● **DOCUMENT EXTRACT**:
## Begin

The new patch contains the following changes:

- In expand_RAWMEMCHR I'm using get_memory_rtx now.  This means I had to
  change linkage of get_memory_rtx to extern.

- In function generate_strlen_builtin_using_rawmemchr I'm not
  reconstructing the load type anymore from the base pointer but rather
  pass it as a parameter from function transform_reduction_loop where we
  also ensured that it is of integral type.  Reconstructing the load
  type was error prone since e.g. I didn't distinct between
  pointer_plus_expr or addr_expr.  Thus passing the load type should be
  more solid.

Regtested on IBM Z and x86.  Ok for mainline?

Thanks,
Stefan

> 
> > >
> > > +}
> > > +
> > > +static bool
> > > +reduction_var_overflows_first (tree reduction_var, tree load_type)
> > > +{
> > > +  unsigned precision_ptrdiff = TYPE_PRECISION (ptrdiff_type_node);
> > >
> > > this function needs a comment.
> >
> > Done.
> >
> > >
> > > +         if (stmt_has_scalar_dependences_outside_loop (loop, phi))
> > > +           {
> > > +             if (reduction_stmt)
> > > +               return false;
> > >
> > > you leak bbs here and elsewhere where you early exit the function.
> > > In fact you fail to free it at all.
> >
> > Whoopsy. I factored the whole loop out into static function
> > determine_reduction_stmt in order to deal with all early exits.
> >
> > >
> > > Otherwise the patch looks good - thanks for all the improvements.

## End

● **INFORMATION PROVIDED**:

## Begin

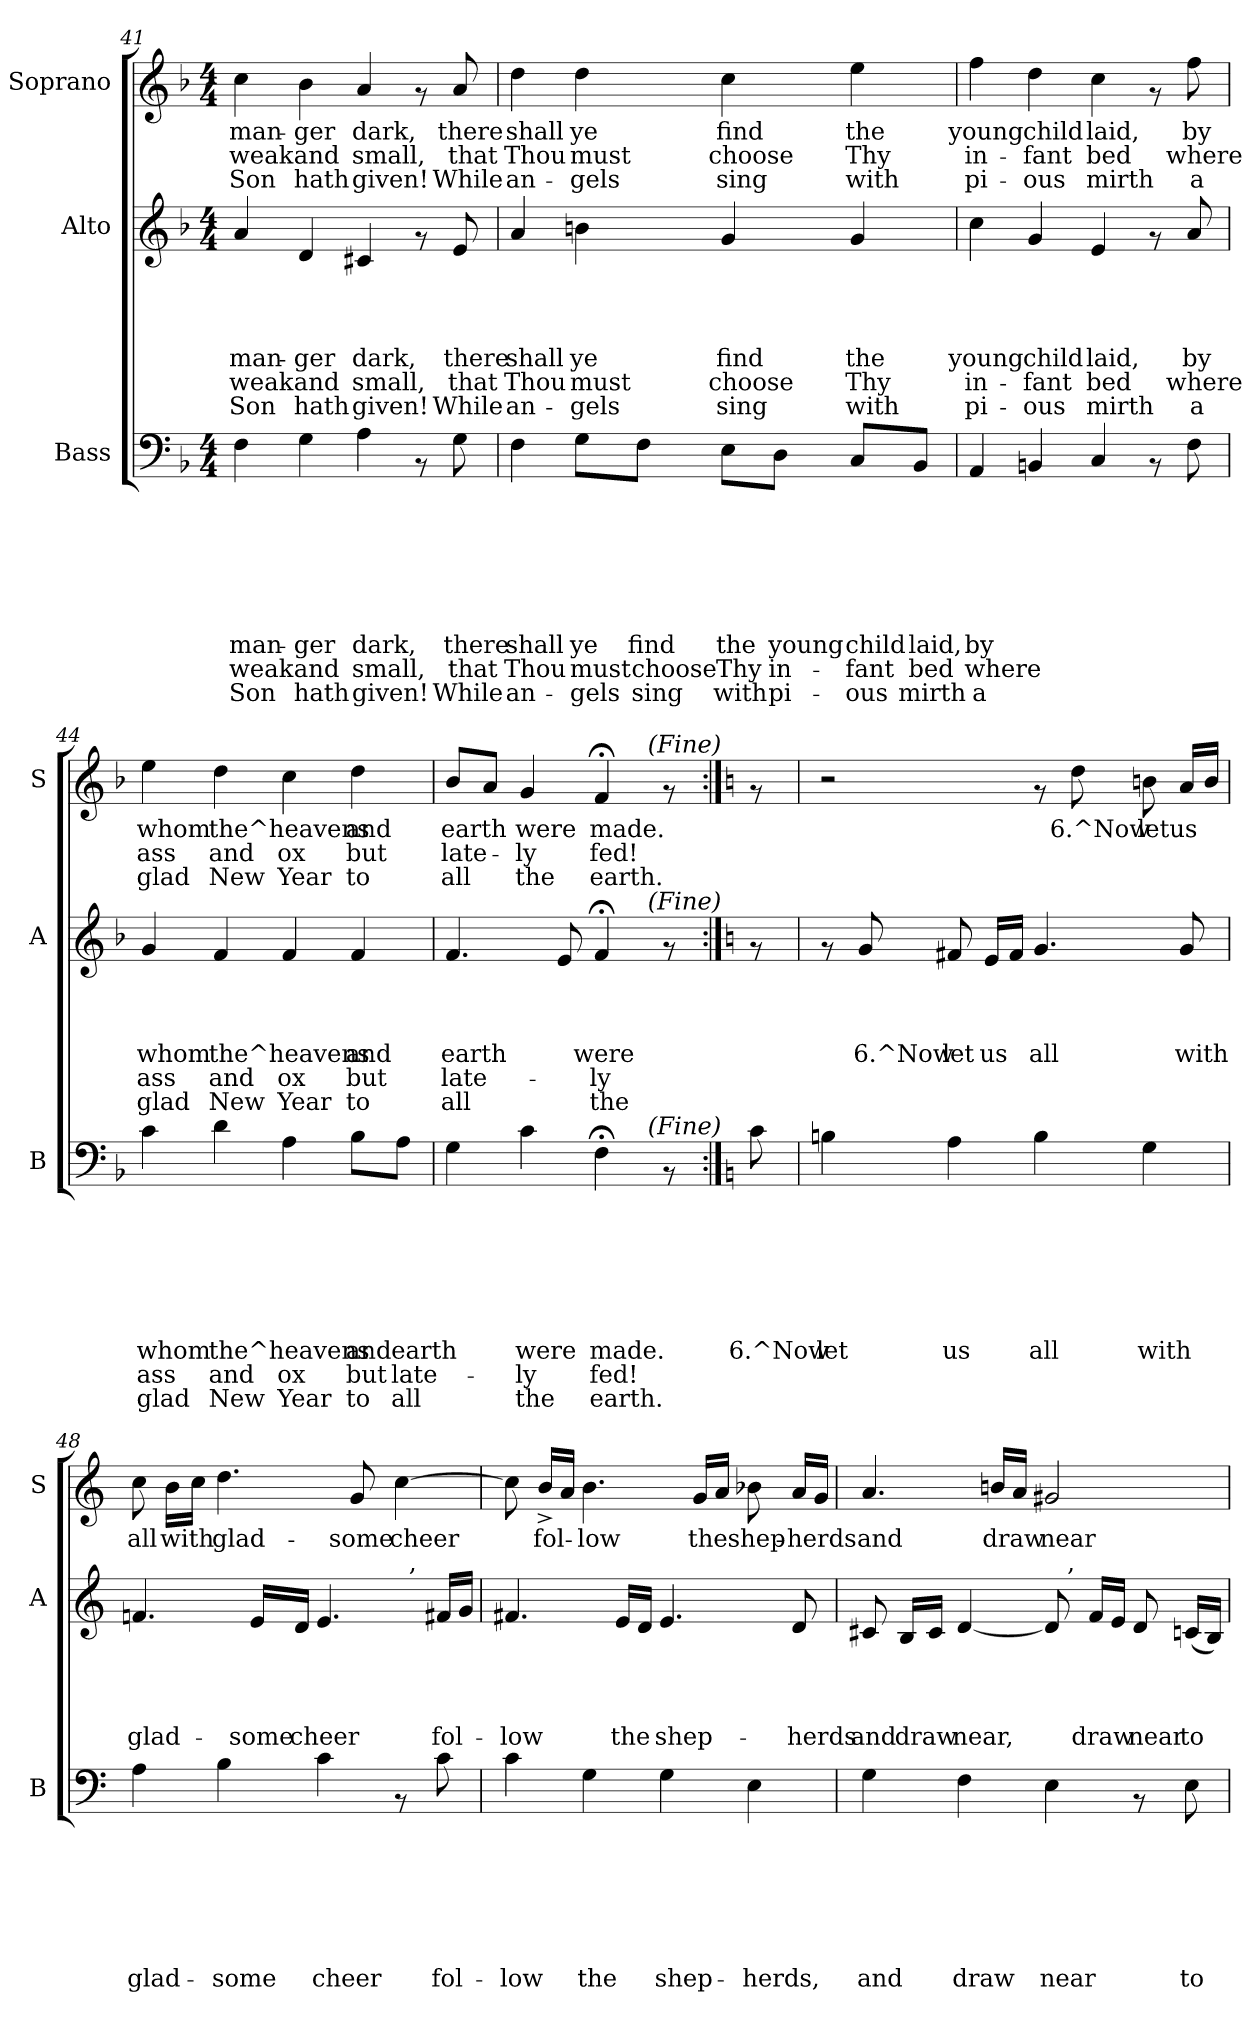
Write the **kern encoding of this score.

## End

● **TASKS TO CARRY OUT**:
**A.** Answer from the patch message:
(i) Which function's linkage had to be changed to extern?
(ii) On which platforms was the patch regtested?
(iii) Into which static function was the whole loop factored out?
**B.** Pick up the patch message after its last line and continue writing it.
The data is not needed here.

● **RESULTS OF THE EXERCISE**:
**A.**
(i) get_memory_rtx
(ii) IBM Z and x86
(iii) determine_reduction_stmt

**B.**
> > >
> > > What I do wonder is
> > >
> > > +  tree fn = build_fold_addr_expr (builtin_decl_explicit (BUILT_IN_STRLEN));
> > > +  gimple *fn_call = gimple_build_call (fn, 1, mem);
> > >
> > > using builtin_decl_explicit means that in a TU where strlen is neither
> > > declared nor used we can end up emitting calls to it.  For memcpy/memmove
> > > that's usually OK since we require those to be present even in a
> > > freestanding environment.  But I'm not sure about strlen here so I'd
> > > lean towards using builtin_decl_implicit and checking that for NULL which
> > > IIRC should prevent emitting strlen when it's not declared and maybe even
> > > if it's declared but not used.  All other uses that generate STRLEN
> > > use that at least.
> >
> > Thanks for clarification.  I changed it back to builtin_decl_implicit
> > and check for null pointers.
> 
> Thanks,
> Richard.
> 
> > Thanks,
> > Stefan

[-- Attachment #2: 0001-ldist-Recognize-strlen-and-rawmemchr-like-loops.patch --]
[-- Type: text/plain, Size: 38262 bytes --]

From ad7cc80f57394178b11a4033f6a693a199732106 Mon Sep 17 00:00:00 2001
From: Stefan Schulze Frielinghaus <stefansf@linux.ibm.com>
Date: Wed, 17 Mar 2021 09:00:06 +0100
Subject: [PATCH 1/2] ldist: Recognize strlen and rawmemchr like loops

This patch adds support for recognizing loops which mimic the behaviour
of functions strlen and rawmemchr, and replaces those with internal
function calls in case a target provides them.  In contrast to the
standard strlen and rawmemchr functions, this patch also supports
different instances where the memory pointed to is interpreted as 8, 16,
and 32-bit sized, respectively.

gcc/ChangeLog:

	* builtins.c (get_memory_rtx): Change to external linkage.
	* builtins.h (get_memory_rtx): Add function prototype.
	* doc/md.texi (rawmemchr<mode>): Document.
	* internal-fn.c (expand_RAWMEMCHR): Define.
	* internal-fn.def (RAWMEMCHR): Add.
	* optabs.def (rawmemchr_optab): Add.
	* tree-loop-distribution.c (find_single_drs): Change return code
	behaviour by also returning true if no single store was found
	but a single load.
	(loop_distribution::classify_partition): Respect the new return
	code behaviour of function find_single_drs.
	(loop_distribution::execute): Call new function
	transform_reduction_loop in order to replace rawmemchr or strlen
	like loops by calls into builtins.
	(generate_reduction_builtin_1): New function.
	(generate_rawmemchr_builtin): New function.
	(generate_strlen_builtin_1): New function.
	(generate_strlen_builtin): New function.
	(generate_strlen_builtin_using_rawmemchr): New function.
	(reduction_var_overflows_first): New function.
	(determine_reduction_stmt_1): New function.
	(determine_reduction_stmt): New function.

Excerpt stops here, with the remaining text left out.